Bitcoin’s price increases to $ 113,000, leading to the lower cryptography market and pushing the feeling of retail at its lowest level for weeks.
Summary
- Cryptographic market capitalization has slipped to $ 3.8 T, with Bitcoin 8.5% on ATH.
- Derivatives show a risk reduction, as the volume increases but open interests drop.
- Retail Turns Scary, but the whales and the FNB continue to add BTC.
The price of Bitcoin (BTC) increased to $ 113,646 at the time of the press, marking a daily loss of 1.2%, a decrease of 5% last week and a drop of 4% over 30 days. The move leaves the asset 8.5% below its summit of $ 124,128, reached on August 14. The slowdown was reflected in the mood of investors, while the index of fear and greed dropped 12 points in a single day, from 56 to 44 years old, transferring in the territory of “fear”.
The activity of derivatives was mixed. The 24 -hour negotiation volume increased by 6.23% to $ 83.7 billion, while open interests slipped from 0.77% to 80.36 billion dollars, in accordance with Coinglass data. The rise in volume as well as the drop in open interests often suggest the short -term unsubscribe and the closure of the position, rather than a new conviction, which implies that traders reduce risks while volatility resumes.
The feeling becomes negative but the Bitcoin whales accumulate
According to an August 20 update of Santiment, retail merchants have moved to their most bearish feeling since June 22, when war problems triggered a large sale. Because the markets often move against the crowd, analysts have stressed that historically, this type of pessimism preceded prices.
Unlike retail behavior, large holders remain active. On August 19, Santiment reported that portfolios holding between 10 and 10,000 BTC added 20,061 coins since mid-August and accumulated 225,320 BTC since March. Santiment noted that the positioning of these portfolios has closely followed the management of future prices for many of the last five years.
Glassnode highlights fragile conditions
The Glassnode’s August 19 market report described the passage of the Bitcoin rally over $ 123,000 in a clear break towards $ 114,000. With the relative cooling of the resistance index and the cumulative volume delta, the momentum of the cash market has weakened. The sellers dominated the command books, despite a brief recovery of volumes.
The term markets have also softened. Before a wave of deterioration and open interest reach extremely high levels, and funding rates indicate that traders always pay to go for a long time despite confidence. The options of options displayed an increase in activity, with an open interest and increased volatility deviations and a positive bias of 25-Delta, indicating a greater need for downward hedges.

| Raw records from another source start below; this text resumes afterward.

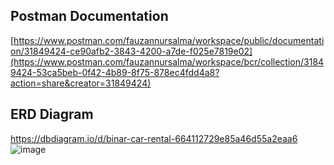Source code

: ## Postman Documentation
[https://www.postman.com/fauzannursalma/workspace/public/documentation/31849424-ce90afb2-3843-4200-a7de-f025e7819e02](https://www.postman.com/fauzannursalma/workspace/bcr/collection/31849424-53ca5beb-0f42-4b89-8f75-878ec4fdd4a8?action=share&creator=31849424)

## ERD Diagram
https://dbdiagram.io/d/binar-car-rental-664112729e85a46d55a2eaa6
![image](https://github.com/fauzannursalma/24001143-synrgy7-fau-bcr-ch5/assets/55134999/d4ba4f7b-2581-4c4a-97b8-da4aa77fa75b)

Institutional flows remain favorable. Last week, more than $ 880 million was invested in Bitcoin negotiated funds, showing that demand is still strong despite volatility. Although the adjusted transfer volume has increased, the activity of users on chain has decreased, which suggests significant capital movements during withdrawal.

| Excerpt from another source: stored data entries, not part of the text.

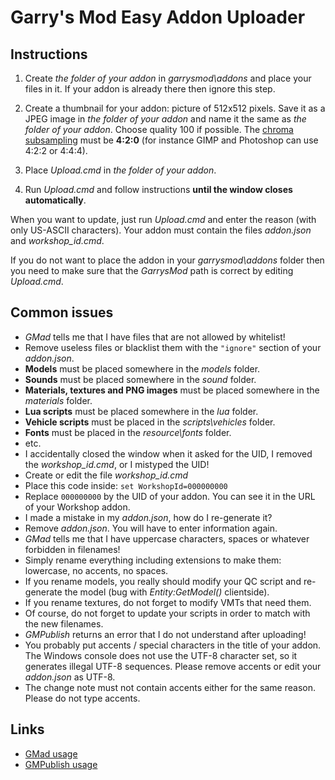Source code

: # Garry's Mod Easy Addon Uploader

## Instructions

1. Create *the folder of your addon* in *garrysmod\addons* and place your files in it. If your addon is already there then ignore this step.

2. Create a thumbnail for your addon: picture of 512x512 pixels.
Save it as a JPEG image in *the folder of your addon* and name it the same as *the folder of your addon*.
Choose quality 100 if possible.
The [chroma subsampling](https://en.wikipedia.org/wiki/Chroma_subsampling) must be **4:2:0** (for instance GIMP and Photoshop can use 4:2:2 or 4:4:4).

3. Place *Upload.cmd* in *the folder of your addon*.

4. Run *Upload.cmd* and follow instructions **until the window closes automatically**.

When you want to update, just run *Upload.cmd* and enter the reason (with only US-ASCII characters). Your addon must contain the files *addon.json* and *workshop_id.cmd*.

If you do not want to place the addon in your *garrysmod\addons* folder then you need to make sure that the *GarrysMod* path is correct by editing *Upload.cmd*.

## Common issues

* *GMad* tells me that I have files that are not allowed by whitelist!
 * Remove useless files or blacklist them with the `"ignore"` section of your *addon.json*.
 * **Models** must be placed somewhere in the *models* folder.
 * **Sounds** must be placed somewhere in the *sound* folder.
 * **Materials, textures and PNG images** must be placed somewhere in the *materials* folder.
 * **Lua scripts** must be placed somewhere in the *lua* folder.
 * **Vehicle scripts** must be placed in the *scripts\vehicles* folder.
 * **Fonts** must be placed in the *resource\fonts* folder.
 * etc.
* I accidentally closed the window when it asked for the UID, I removed the *workshop_id.cmd*, or I mistyped the UID!
 * Create or edit the file *workshop_id.cmd*
 * Place this code inside: `set WorkshopId=000000000`
 * Replace `000000000` by the UID of your addon. You can see it in the URL of your Workshop addon.
* I made a mistake in my *addon.json*, how do I re-generate it?
 * Remove *addon.json*. You will have to enter information again.
* *GMad* tells me that I have uppercase characters, spaces or whatever forbidden in filenames!
 * Simply rename everything including extensions to make them: lowercase, no accents, no spaces.
 * If you rename models, you really should modify your QC script and re-generate the model (bug with *Entity:GetModel()* clientside).
 * If you rename textures, do not forget to modify VMTs that need them.
 * Of course, do not forget to update your scripts in order to match with the new filenames.
* *GMPublish* returns an error that I do not understand after uploading!
 * You probably put accents / special characters in the title of your addon. The Windows console does not use the UTF-8 character set, so it generates illegal UTF-8 sequences. Please remove accents or edit your *addon.json* as UTF-8.
 * The change note must not contain accents either for the same reason. Please do not type accents.

## Links

* [GMad usage](https://www.facepunch.com/showthread.php?t=1242185)
* [GMPublish usage](https://www.facepunch.com/showthread.php?t=1244179)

The report observed that 96% of the offer in the P / L ratio is still made, which means that profitability is always high at a level which suggests prudence but which does not overheat yet. According to Glassnode, Bitcoin’s prospects is based on the fact that the decline continues in a deeper consolidation or if the request for ETFs and the accumulation of whales can counter the signals of decreasing spot.